Accusée d’en mettre de moins en moins dans des assiettes de plus en plus grandes, la « nouvelle cuisine » entendait alléger des protocoles culinaires fatigués et installer un concept alimentaire où la nutrition et la diététique auraient leur mot à dire. Parfait. Nulle réforme n’évitant quelques dérives, on vit certains chefs donner dans la caricature, puis dans la fantaisie. Considérant que l’on était allé un peu trop loin dans l’innovation, d’autres, par réaction, prônèrent un retour à une tradition plus en phase avec les bases professionnelles. Une première fissure apparut en 1996 entre les adeptes du créativisme débridé et les tenants du produit travaillé dans le respect de son origine et de son intégrité. Vingt ans après, sans être catégorique, cette césure subsiste, surtout au niveau esthétique.
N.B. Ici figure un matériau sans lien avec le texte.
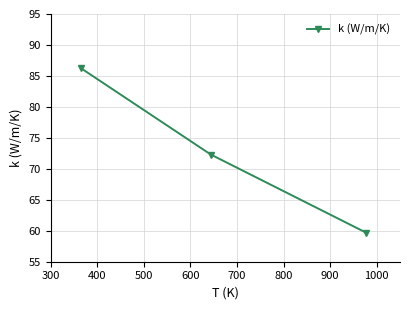

What is the average value?

72.7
Disons que les deux écoles ont évolué, la première s’inscrivant dans une approche intellectuelle, revendiquant le droit à l’improvisation systématique, la seconde cherchant à préserver ses racines en revenant à des références locales ou classiques. Pour être plus tranchant, certains cuisiniers revendiquent aujourd’hui le statut d’Artiste, avec un grand A, tandis que d’autres s’accrochent à celui d’artisan.
“MODERNITE AIGUË”
Sans pour autant que la situation soit clarifiée, nous voici arrivés à un tournant. Si les « artistes » continuent à sévir, et c’est bien leur droit, y compris dans le délire moléculaire (en totale déroute malgré l’acharnement de quelques illuminés), le camp des artisans est à son tour frappé par la « modernite aiguë ». Non pas qu’il faille figer les sciences culinaires et la pensée gustative dans un modèle académique, où seules les recettes dites bourgeoises ou les plats de terroir, même revisités (odieuse expression), auraient droit de cité, mais parce que la restauration contemporaine s’évertue un peu partout à nous dresser des assiettes à la mords-moi le nœud. Pourquoi, même dans des auberges de campagne, des bonnes tables de village et des restaurants gastronomiques bien tenus, où l’artificialité n’a pas sa place, où le talent du chef suffit à régaler la clientèle, s’obstine-t-on à torturer les présentations ? Cela en devient crispant. Et que je te presse une giclée de coulis jaune en travers de l’assiette, et que je t’en saupoudre le bord d’une ligne de paprika, et que je t’en tapisse le fond d’une émulsion rose, et que je te le badigeonne avec une gelée verte (prenant deux lignes sur la carte). Même lorsqu’ils respectent la saison, la nature, la région, la plupart des cuisiniers, contaminés par le virus de l’œuvre d’art visuelle, obsédés par la photo pour Gégé à laquelle ils incitent de fait le convive, s’adonnent à ces ridicules et inutiles mises en scène.
Ras le plat du morceau de magret coupé en six avec son brin de cerfeuil croisé, ras la gamelle du filet de poisson en spirale entouré de six gouttes de vinaigre balsamique, ras le bol de la demi-carotte naine et du mange-tout fendu surmontés d’un petit pois. Stop, assez, halte, fini, au secours les concours de décoration pour prix de Rome du rata gribouillé. D’autant que la mascarade cache souvent un manque cruel d’imagination dans l’exaltation des saveurs et des arômes. En général, plus l’assiette se la pète, moins elle sent. Or, le fumet d’un plat est la première des vertus gastronomiques. Comme si le client, pris pour un débile, ne pouvait se satisfaire du mets tel qu’en lui-même. Cessons de défigurer la recette, la cuisine n’est ni une campagne électorale, ni un défilé de mode. Elle est le bonheur de donner à manger, pas à voir.